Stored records
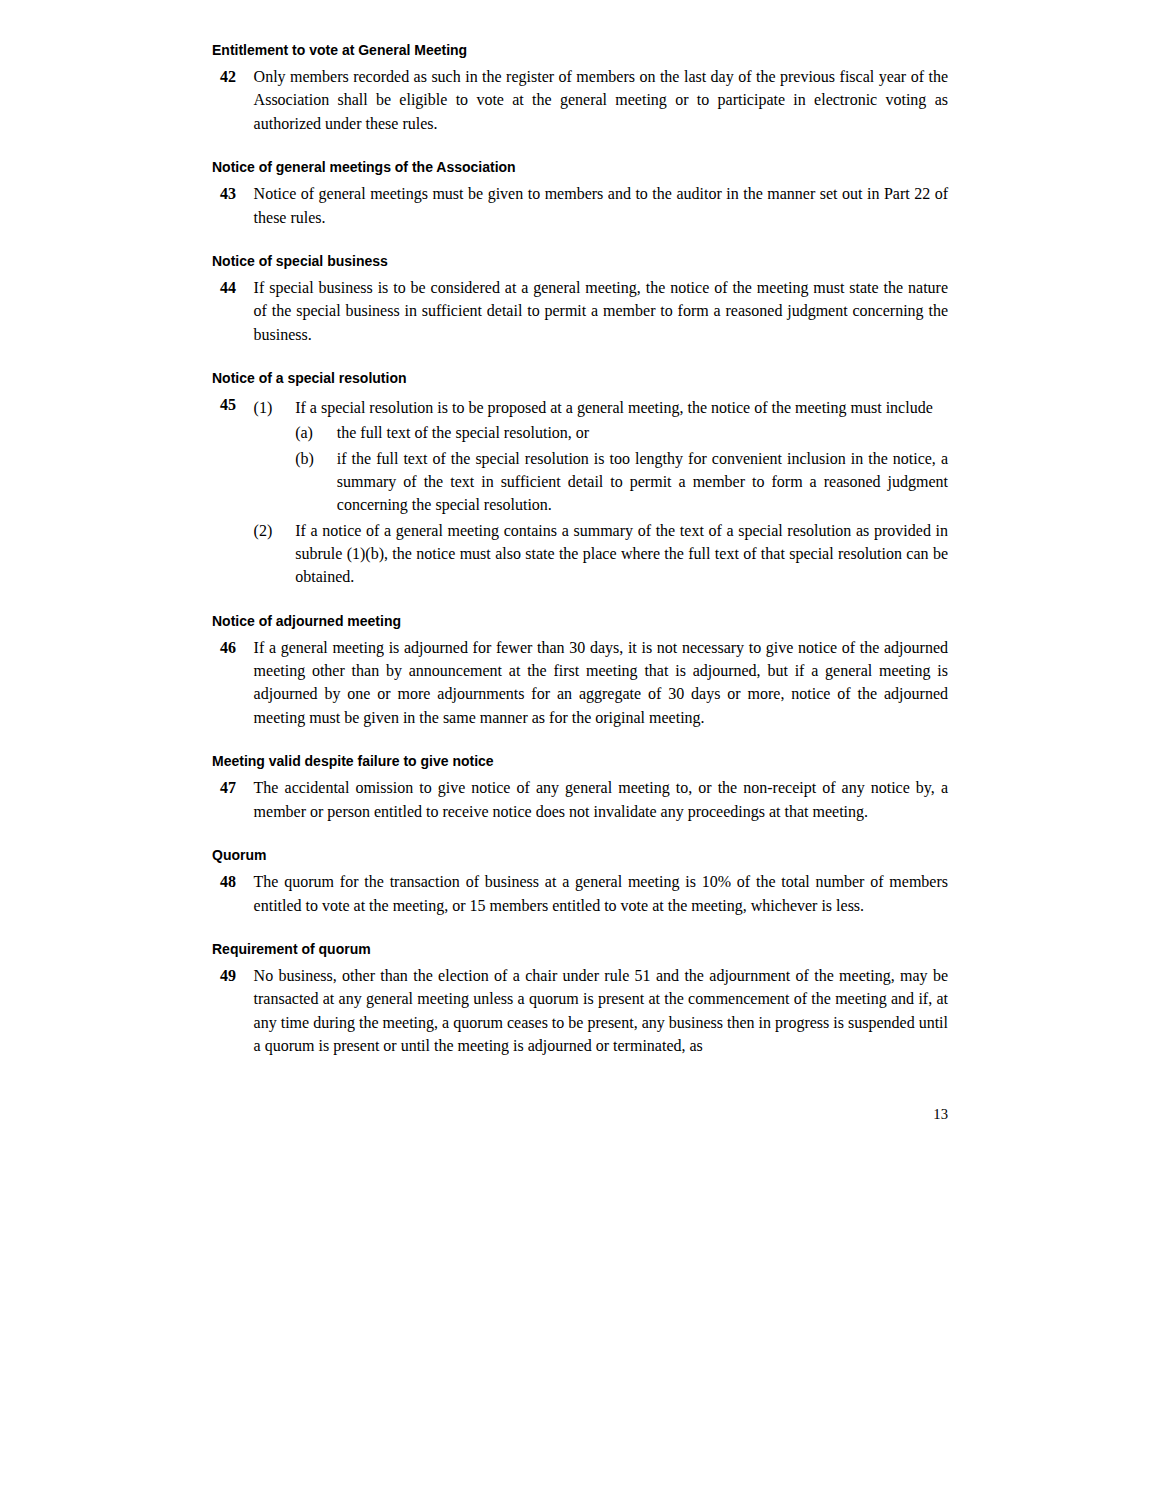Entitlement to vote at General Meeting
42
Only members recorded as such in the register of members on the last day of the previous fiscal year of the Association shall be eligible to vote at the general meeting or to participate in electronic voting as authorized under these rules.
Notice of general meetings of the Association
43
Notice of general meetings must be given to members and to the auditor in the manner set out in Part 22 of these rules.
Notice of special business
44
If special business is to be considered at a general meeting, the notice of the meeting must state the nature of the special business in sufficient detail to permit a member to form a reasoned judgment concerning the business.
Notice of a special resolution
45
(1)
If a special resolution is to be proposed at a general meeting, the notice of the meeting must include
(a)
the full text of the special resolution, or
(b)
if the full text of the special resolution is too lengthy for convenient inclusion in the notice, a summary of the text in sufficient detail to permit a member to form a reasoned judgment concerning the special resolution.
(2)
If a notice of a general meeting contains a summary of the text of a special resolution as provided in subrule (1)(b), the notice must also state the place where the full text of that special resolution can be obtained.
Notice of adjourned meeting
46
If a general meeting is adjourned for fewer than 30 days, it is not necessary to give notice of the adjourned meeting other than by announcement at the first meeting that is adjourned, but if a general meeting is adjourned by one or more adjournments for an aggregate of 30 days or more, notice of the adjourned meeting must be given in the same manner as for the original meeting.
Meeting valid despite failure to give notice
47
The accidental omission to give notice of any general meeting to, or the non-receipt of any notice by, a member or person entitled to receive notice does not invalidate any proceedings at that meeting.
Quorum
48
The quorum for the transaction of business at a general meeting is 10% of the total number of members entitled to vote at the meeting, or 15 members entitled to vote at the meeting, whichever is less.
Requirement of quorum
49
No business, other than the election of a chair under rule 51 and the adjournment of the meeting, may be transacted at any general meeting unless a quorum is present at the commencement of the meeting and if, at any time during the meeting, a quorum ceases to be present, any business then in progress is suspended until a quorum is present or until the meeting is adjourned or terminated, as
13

*Directions for this task*. In the entries above, identify every line with the word "meetings". Copy those lines.

*Reply*.
Notice of general meetings of the Association
Notice of general meetings must be given to members and to the auditor in the manner set out in Part 22 of these rules.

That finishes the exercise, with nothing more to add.